The catfish industry is in free fall, unable to cope with the soaring cost of corn and soybean feed. Producers across the South are draining their ponds and wondering what comes next.
"It's a dead business," said John Dillard, who pioneered the commercial farming of catfish in the late 1960s. Last year Dillard & Company raised 11 million fish. Next year it will raise none. People can eat imported fish, Dillard said, just as they use imported oil.
As for his 55 employees? "Those jobs are gone."
Corn and soybeans have nearly tripled in price in the last two years, for many reasons: harvest shortfalls, increasing demand by the Asian middle class, government mandates for corn to produce ethanol and, most recently, the flooding in the Midwest.

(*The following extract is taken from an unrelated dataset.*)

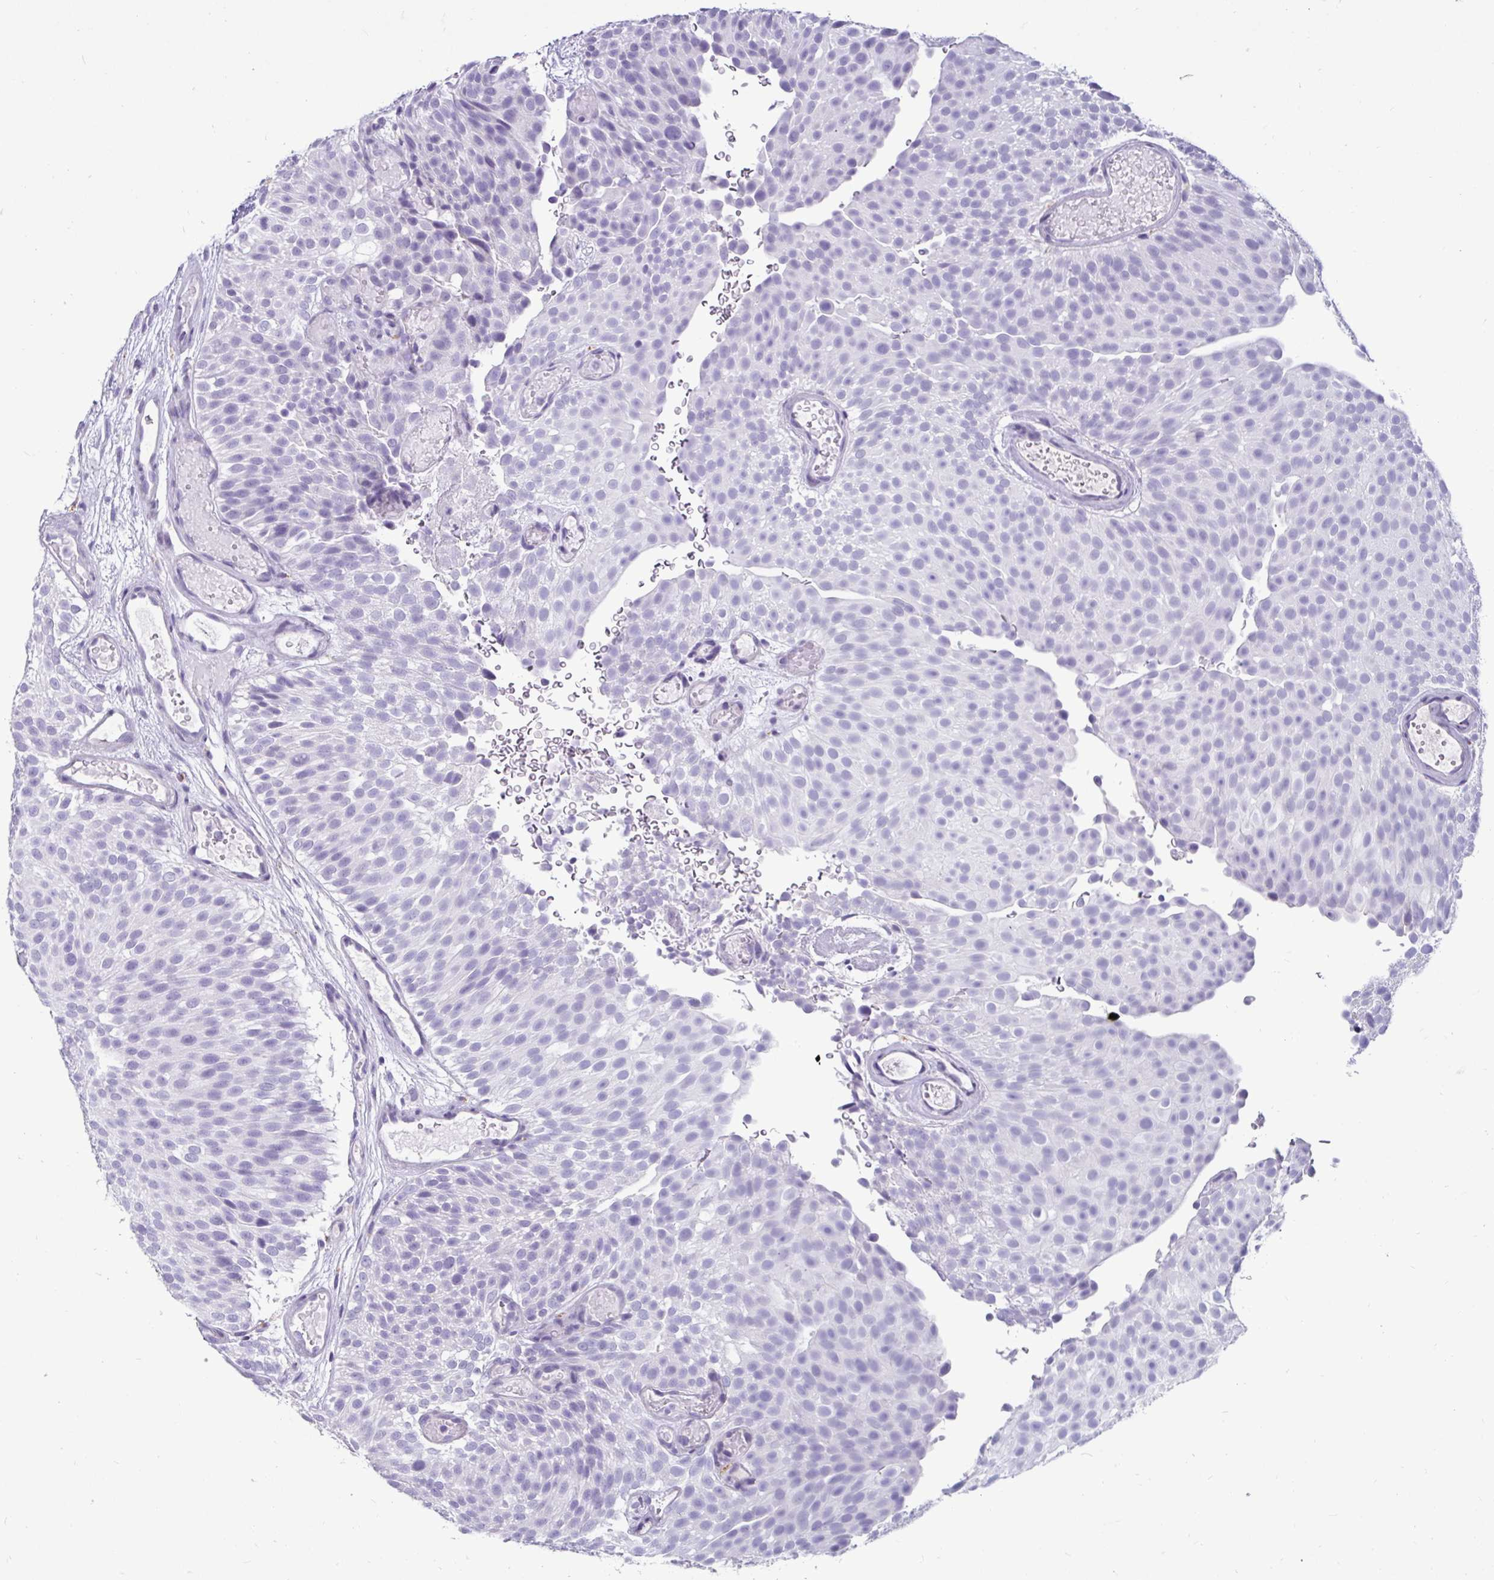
{"staining": {"intensity": "negative", "quantity": "none", "location": "none"}, "tissue": "urothelial cancer", "cell_type": "Tumor cells", "image_type": "cancer", "snomed": [{"axis": "morphology", "description": "Urothelial carcinoma, Low grade"}, {"axis": "topography", "description": "Urinary bladder"}], "caption": "Immunohistochemical staining of urothelial carcinoma (low-grade) exhibits no significant staining in tumor cells.", "gene": "CTSZ", "patient": {"sex": "male", "age": 78}}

This is creating a bonanza for corn and soybean farmers but is wreaking havoc on consumers, who are seeing price spikes in the grocery store and in restaurants. Hog and chicken producers as well as cattle ranchers, all of whom depend on grain for feed, are being severely squeezed.
Perhaps nowhere has the rise in crop prices caused more convulsions than in the Mississippi Delta, the hub of the nation's catfish industry. This is a hard-luck, poverty-plagued region, and raising catfish in artificial ponds was one of the few mainstays.
Then the economics went awry. Feed is now more than half the total cost of raising catfish, compared with a third of the cost of beef and pork production, according to a Mississippi State analysis. That makes catfish more vulnerable. But if the commodities continue to rocket up and some analysts believe they will other industries will fall victim as well.